Deprived communities left to their own devices – even empowered to make decisions for themselves – are terrifying to the middle class. The New Economic Foundation states: ‘(W)e do need a strategic state that is democratically controlled, and that becomes an effective facilitator, broker, enabler, mediator and protector of our shared interests. Without a properly functioning state, society collapses’. The Young Foundation says of schemes like the B.S. internationally, ‘(o)ften the spaces left by government were filled by organised crime or gangs...the countries where civil society is strongest are also the ones with active government’. Brendan Barber, the TUC’s General Secretary, said at the TUC conference that cuts would make Britain a ‘darker, brutish and more frightening place.’ Sorry...what, or who, exactly are they afraid of?

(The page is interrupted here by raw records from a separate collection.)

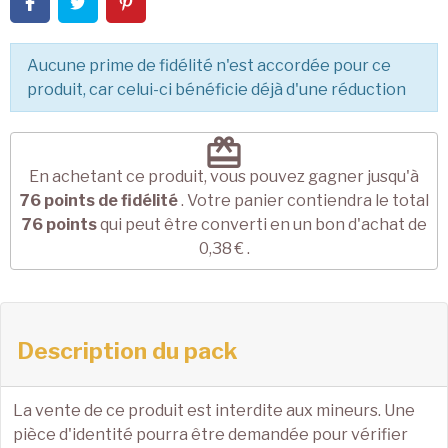
Aucune prime de fidélité n'est accordée pour ce
produit, car celui-ci bénéficie déjà d'une réduction
redeem
En achetant ce produit, vous pouvez gagner jusqu'à
76
points de fidélité
. Votre panier contiendra le total
76
points
qui peut être converti en un bon d'achat de
0,38 €
.
Description du pack
La vente de ce produit est interdite aux mineurs. Une
pièce d'identité pourra être demandée pour vérifier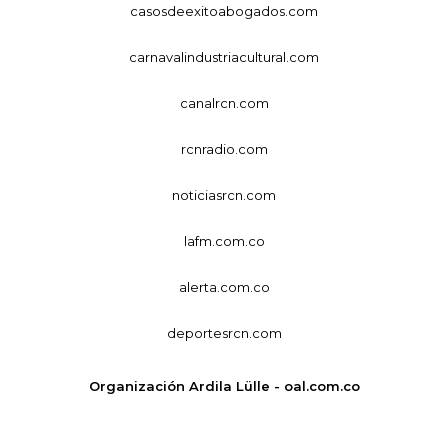
casosdeexitoabogados.com
carnavalindustriacultural.com
canalrcn.com
rcnradio.com
noticiasrcn.com
lafm.com.co
alerta.com.co
deportesrcn.com
Organización Ardila Lülle - oal.com.co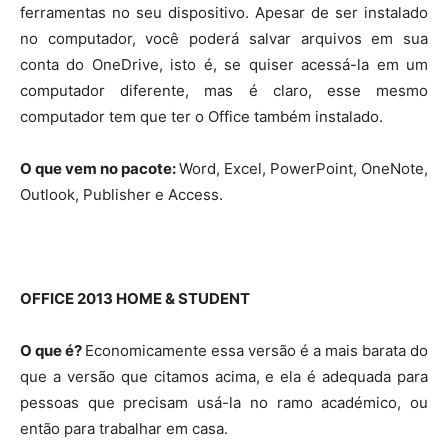
ferramentas no seu dispositivo. Apesar de ser instalado
no computador, você poderá salvar arquivos em sua
conta do OneDrive, isto é, se quiser acessá-la em um
computador diferente, mas é claro, esse mesmo
computador tem que ter o Office também instalado.
O que vem no pacote:
Word, Excel, PowerPoint, OneNote,
Outlook, Publisher e Access.
OFFICE 2013 HOME & STUDENT
O que é?
Economicamente essa versão é a mais barata do
que a versão que citamos acima, e ela é adequada para
pessoas que precisam usá-la no ramo académico, ou
então para trabalhar em casa.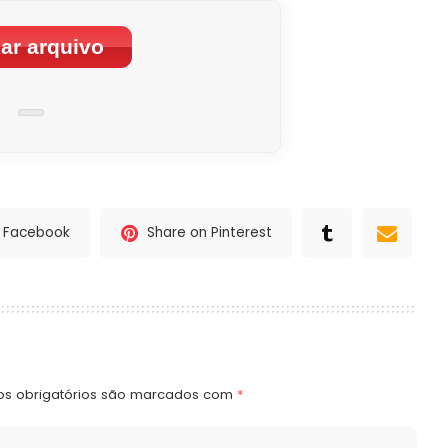
ar arquivo
n Facebook
Share on Pinterest
s obrigatórios são marcados com
*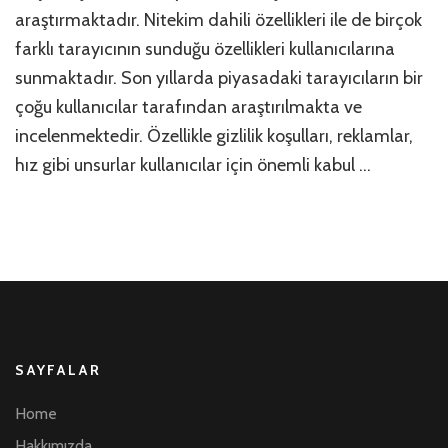
araştırmaktadır. Nitekim dahili özellikleri ile de birçok
(BAT)
Kazanma
farklı tarayıcının sunduğu özellikleri kullanıcılarına
için
sunmaktadır. Son yıllarda piyasadaki tarayıcıların bir
çoğu kullanıcılar tarafından araştırılmakta ve
incelenmektedir. Özellikle gizlilik koşulları, reklamlar,
hız gibi unsurlar kullanıcılar için önemli kabul …
SAYFALAR
Home
Hakkımızda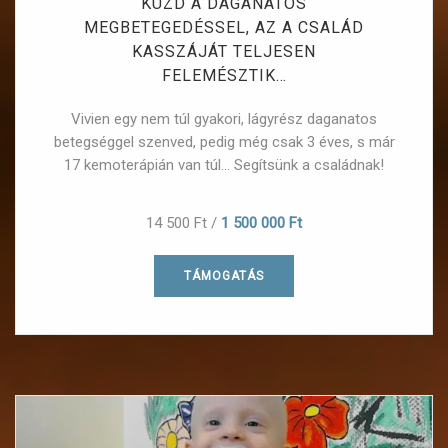
KÜZD A DAGANATOS
MEGBETEGEDÉSSEL, AZ A CSALÁD
KASSZÁJÁT TELJESEN
FELEMÉSZTIK…
Vivien egy nem túl gyakori, lágyrész daganatos
betegséggel szenved, pedig még csak 3 éves, s már
17 kemoterápián van túl... Segítsünk a családnak!
14 500 Ft
/
1 500 000 Ft
TÁMOGATÁS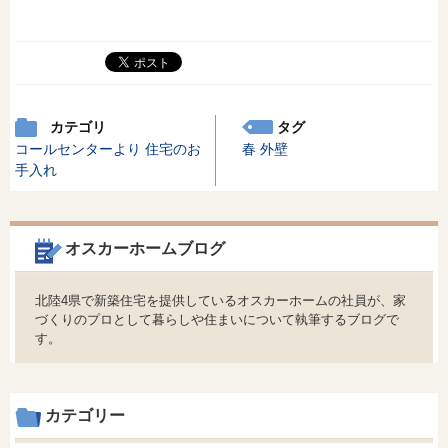
カテゴリ
タグ
コールセンターより
住宅のお
春
外壁
手入れ
オスカーホームブログ
北陸4県で新築住宅を提供しているオスカーホームの社員が、家
づくりのプロとして暮らしや住まいについて執筆するブログで
す。
カテゴリー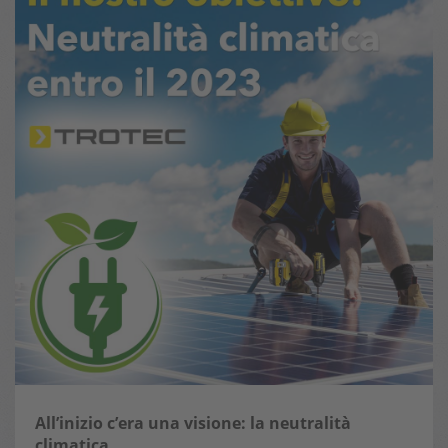
All’inizio c’era una visione: la neutralità
climatica.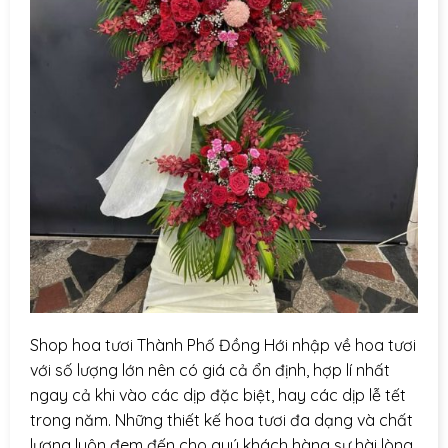
Shop hoa tươi Thành Phố Đồng Hới nhập về hoa tươi
với số lượng lớn nên có giá cả ổn định, hợp lí nhất
ngay cả khi vào các dịp đặc biệt, hay các dịp lễ tết
trong năm. Những thiết kế hoa tươi đa dạng và chất
lượng luôn đem đến cho quý khách hàng sự hài lòng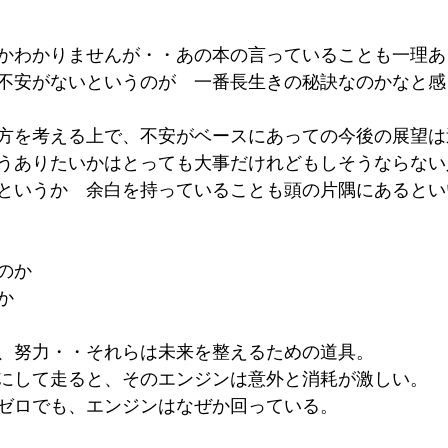
かわかりませんが・・あの本の言っていることも一理あ
不安がないというのが　一番長生きの秘訣なのかなと感
方を考える上で、不安がベースにあっての今後の展望は
うありたいかはとっても大事だけれどもしそうならない
というか　余白を持っていることも頭の片隅にあるとい
のか
か
、努力・・それらは未来を整えるための道具。
にして走ると、そのエンジンは意外と消耗が激しい。
ゼロでも、エンジンはなぜか回っている。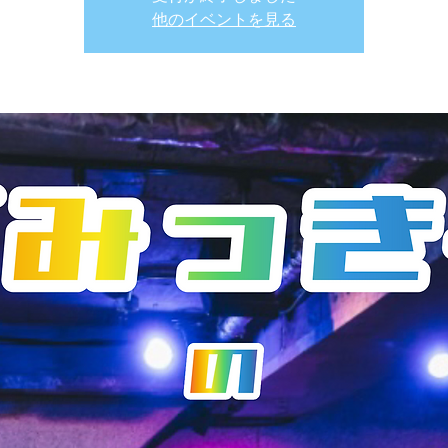
他のイベントを見る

This fear is of what Moorcock meant by ‘apparent Chaos’. This means state fear of autonomy, of people living outside what it prescribes for us, coming up with their own solutions. Instead, the Left and the centre-Left want an over-regulated, micro-managed nanny-state to stop us looking after ourselves, because we can’t do it properly. The Tories also think we can’t look after ourselves, but won’t allow what we really need to be independent of it. They just fund the police, to force us into compliancy.

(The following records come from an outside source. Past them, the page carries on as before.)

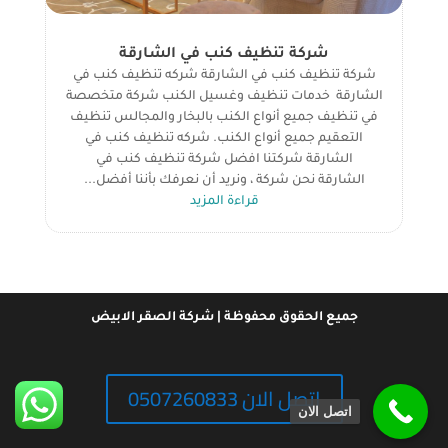
شركة تنظيف كنب في الشارقة
شركة تنظيف كنب في الشارقة شركه تنظيف كنب في
الشارقة خدمات تنظيف وغسيل الكنب شركة متخصصة
في تنظيف جميع أنواع الكنب بالبخار والمجالس تنظيف
التعقيم جميع أنواع الكنب. شركه تنظيف كنب في
الشارقة شركتنا افضل شركة تنظيف كنب في
الشارقة نحن شركة ، ونريد أن نعرفك بأننا أفضل...
قراءة المزيد
جميع الحقوق محفوظة | شركة الصقر الابيض
اتصل الان 0507260833
اتصل الان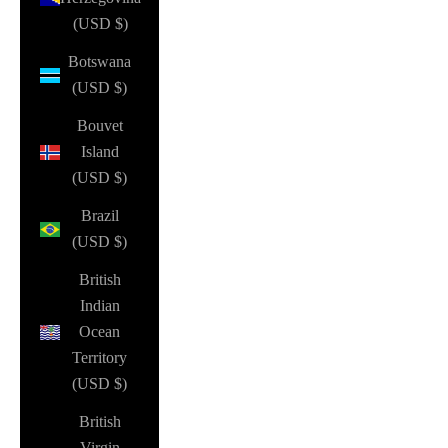
(USD $)
Botswana
(USD $)
Bouvet
Island
(USD $)
Brazil
(USD $)
British
Indian
Ocean
Territory
(USD $)
British
Virgin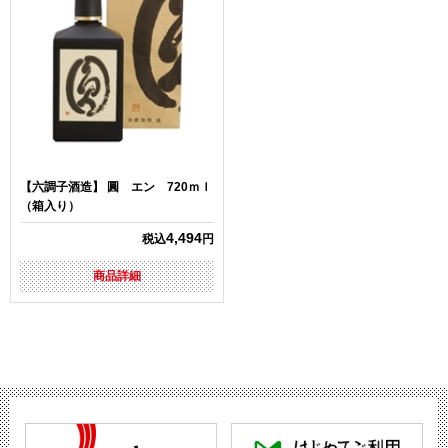
【六調子酒造】 圓 エン 720ｍｌ
（箱入り）
4,494
税込
円
商品詳細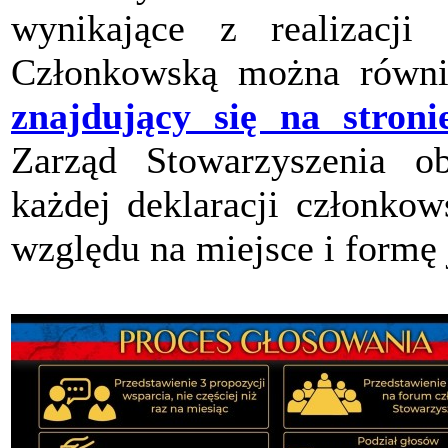
wynikające z realizacji 
Członkowską można równi
znajdujący się na stroni
Zarząd Stowarzyszenia ob
każdej deklaracji członkow
względu na miejsce i formę 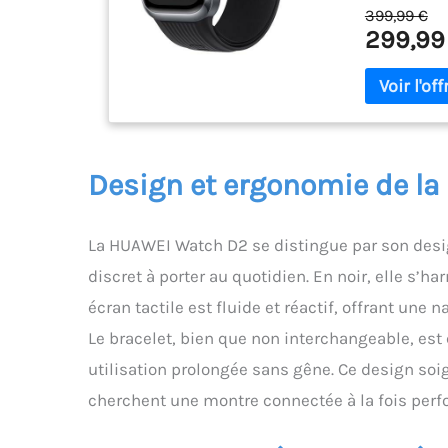
données de h
399,99 €
artérielle ba
299,99
la nuit et de
de mieux com
et airbag: Ce
26,5 mm qui 
également la 
par une simp
pour la mesur
Design et ergonomie de l
entre une me
suivez l’évol
effort Indic
La HUAWEI Watch D2 se distingue par son design 
en quelques 
discret à porter au quotidien. En noir, elle s’
nouvel indic
des graphiqu
écran tactile est fluide et réactif, offrant une 
corps vous d
Le bracelet, bien que non interchangeable, est
électrodes, n
précise et pl
utilisation prolongée sans gêne. Ce design soi
latérale gén
cherchent une montre connectée à la fois perf
identifier le
pour toute l
famille et de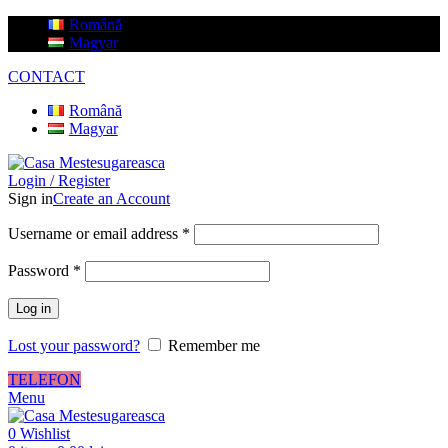
Română
Magyar
CONTACT
Română
Magyar
Login / Register
Sign in
Create an Account
Username or email address
*
Password
*
Log in
Lost your password?
Remember me
TELEFON
Menu
0
Wishlist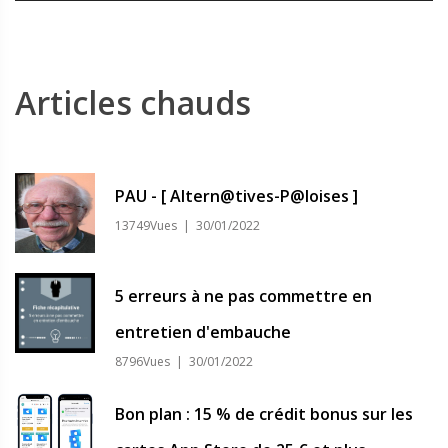
Articles chauds
PAU - [ Altern@tives-P@loises ]
13749Vues | 30/01/2022
5 erreurs à ne pas commettre en
entretien d'embauche
8796Vues | 30/01/2022
Bon plan : 15 % de crédit bonus sur les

This is not to say that our communities would thrive if the state pulled out and left us to our own devices. Some of us might have said differently in Thatcher’s ‘80s, when class politics resurfaced in the anarchist movement convincingly again. We celebrated our communities. Only anarchists realised that the workplace had been defeated as the major arena of struggle and that the ‘community’ was where the power lay. At this year’s TUC conference Bob Crow spoke of how the unions must lead the working class as they did against the Poll Tax. Was he actually there? The unions failed the working class entirely, too afraid in the main even to ask their members not to co-operate with the tax.
But the truth is that working class communities are mostly in tatters. Trying to address this on a practical level takes up so much of anarchists’ time that we have to think hard to remember why we are doing this: to make a new world, not fix the old one. But we deny that there is genuine ‘chaos’ in the first place. What exist instead are the very predictable and inevitable social problems that are the result of poverty, the fear of poverty, and of shattered dreams. It will take more than being allowed to run the services we already pay the state to run, to change that.